The Amboy Conference was the setting of the official "re-organization" of the Church of Jesus Christ of Latter Day Saints into the Latter Day Saint denomination known since 2001 as the Community of Christ. Held on April 6, 1860, this conference recognized movement founder, Joseph Smith's eldest son, Joseph Smith III as his rightful successor and sustained the young Joseph as President of the Church.

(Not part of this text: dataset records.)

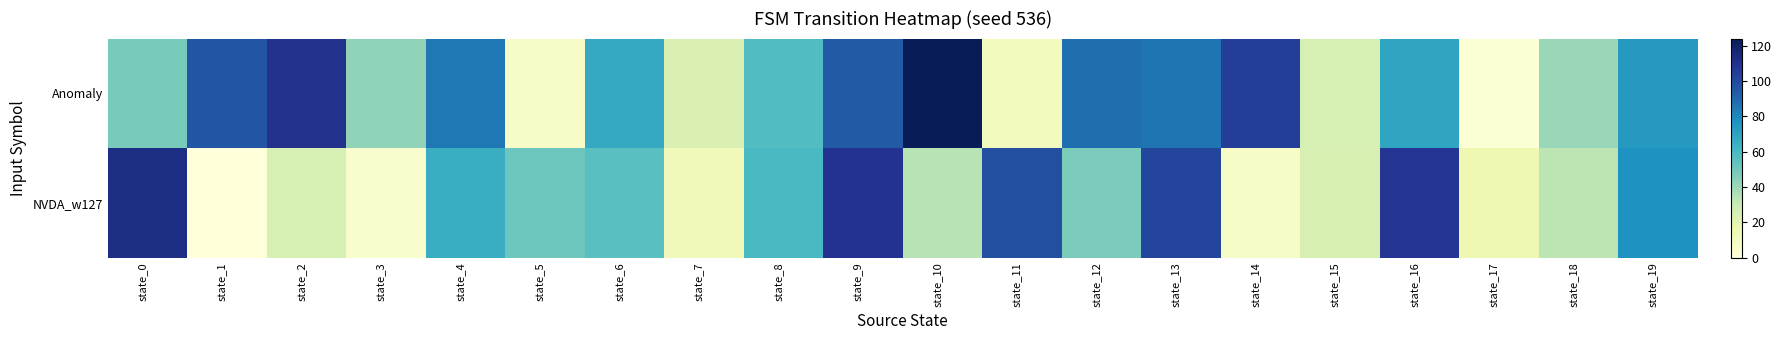

What is the maximum value shown in the chart?

124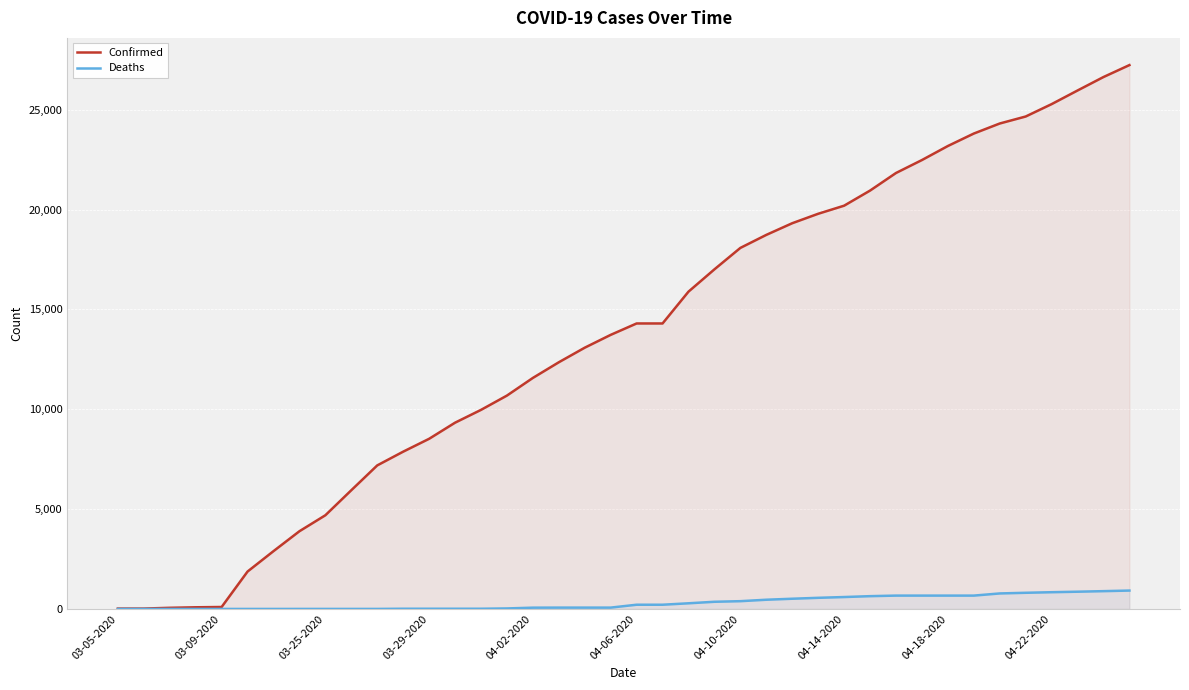

What is the difference between the second highest and minimum values in the Confirmed series?

26615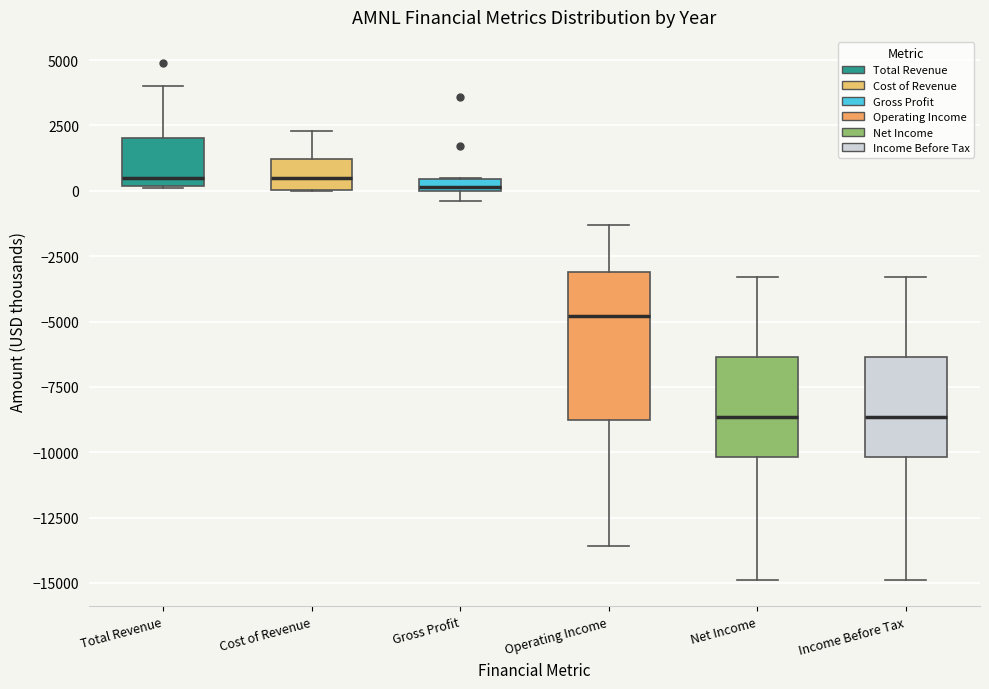

Comparing the boxes themselves (not the whiskers), which one is the tallest?

Operating Income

Elder Zenas H. Gurley Sr. presided over the conference which was held in Amboy, Illinois, and Samuel Powers and Edmund C. Briggs were reported to preach powerful sermons and bear strong testimonies of the restored gospel. Joseph Smith III addressed the conference and told the assembled Latter Day Saints that he had accepted the calling "in obedience to a power not my own, and I shall be dictated by the power that sent me." Smith also denounced the practice of plural marriage, stating that it was in opposition to the doctrine contained in the Book of Mormon. He affirmed his allegiance to the constitution and laws of the United States and he said that the church must act in accordance with those laws that there be no antagonism between church and state.

Both Smith and his mother Emma Hale Smith Bidamon were accepted into the church without rebaptism, as their original baptisms were considered to remain valid. After the conference, Smith and his mother returned to their homes in Nauvoo, Illinois, from where he began to preside over the affairs of the newly reorganized church. In 1872, the church was renamed the Reorganized Church of Jesus Christ of Latter Day Saints, which was a reference to the reorganization which occurred at the Amboy Conference.